Parker and Kelvin Washington talked about Stephen Curry’s recent accomplishment of making his 4,000th three-point shot in his career on Sunday’s episode of Parker’s radio show, The Odd Couple. Of course, no other player has ever accomplished this feat.
Parker expressed his contrarian view that Curry does not possess this distinction, despite the fact that some may view this milestone as another evidence that he is the best shooter to have ever picked up a basketball.
“He’s just not the greatest shooter of all-time,” said Parker. “That’s where we’re going to put this. Because I’m still going to say I would take a lot of other players in a big moment. This is what I’m saying, we can open this up sooner than later because I really want to hear from people and hear what I’m saying. When you call someone the greatest shooter, it means under any circumstance, you would want them to have the ball when you need a basket. I don’t care what they all say. He has had 14 looks with a chance to tie and win the game in the postseason. And he hasn’t made one of them.

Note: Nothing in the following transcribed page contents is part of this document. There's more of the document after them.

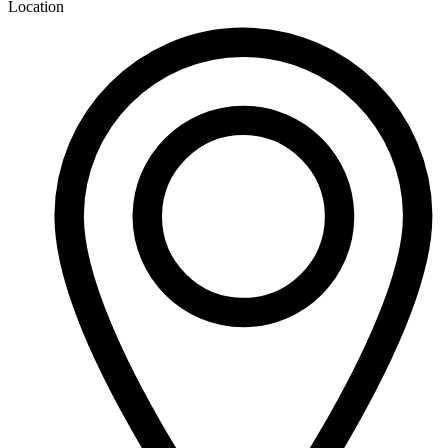
Location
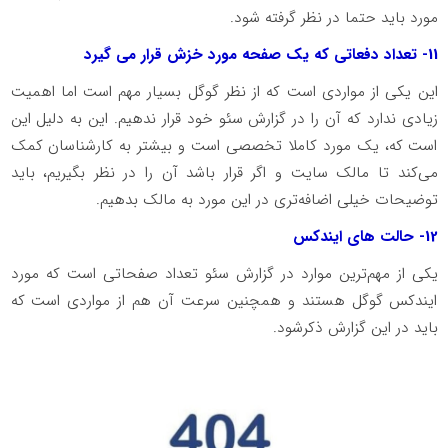
مورد باید حتما در نظر گرفته شود.
11- تعداد دفعاتی که یک صفحه مورد خزش قرار می گیرد
این یکی از مواردی است که از نظر گوگل بسیار مهم است اما اهمیت
زیادی ندارد که آن را در گزارش سئو خود قرار ندهیم. این به دلیل این
است که، یک مورد کاملا تخصصی است و بیشتر به کارشناسان کمک
می‌کند تا مالک سایت و اگر قرار باشد آن را در نظر بگیریم، باید
توضیحات خیلی اضافه‌تری در این مورد به مالک بدهیم.
12- حالت های ایندکس
یکی از مهم‌ترین موارد در گزارش سئو تعداد صفحاتی است که مورد
ایندکس گوگل هستند و همچنین سرعت آن هم از مواردی است که
باید در این گزارش ذکرشود.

“Tell me this, if he had all the threes and he was 7-14 or whatever, then you could look at it and say ‘Man, you remember all of those big shots when the game was on the line.’ The biggest threes he made came in the Olympics. And they don’t even count in the NBA. Only one of those shots was considered a clutch shot. Not by Rob Parker, but by the NBA and their definition of a clutch shot. Down by five or less with five minutes to go. When he made those shots in the Olympics, they were up by six, and it gave them a nine-point lead. If you are up by six, that’s three baskets they need to beat you. That’s not a clutch shot.
“That’s all I’m saying. I think he is disqualified from being considered the greatest shooter. Is he the greatest three-point maker? Without question. I would be lying to you if I sat here and said he wasn’t, he is. But there is a difference between the two. I really believe that. I would give Ray Allen, Reggie Miller, Michael Jordan, any of those people, the ball with the game on the line before I gave it to Steph Curry.”
Parker’s argument is flawed mostly because the statistics he uses to support it are out of date. Parker seemed to be referencing a 2022–2023 NBA postseason statistic that stated Curry had failed to make a game-winning basket in the last forty-five seconds of an NBA Playoff game.
Curry’s current shooting percentage of 6-39 on these game-winning attempts in the last 45 seconds isn’t great, but it’s also not as horrible as Parker is making it seem.
Curry’s numbers are significantly more comparable to some of the players Parker stated he would prefer to have shoot with the game on the line when you consider the NBA’s definition of a “clutch shot,” which is any shot attempt made in the final five minutes or overtime of a game when the score is within five points.
Under those circumstances, Curry’s postseason shooting percentage of 40.1% is actually higher than Reggie Miller’s 39.8% and not far off Ray Allen’s 42.8 field goal percentage and Michael Jordan’s 41.9 field goal percentage.
Regardless of what the NBA decides to call it, the term “cluster” is and will always be very subjective.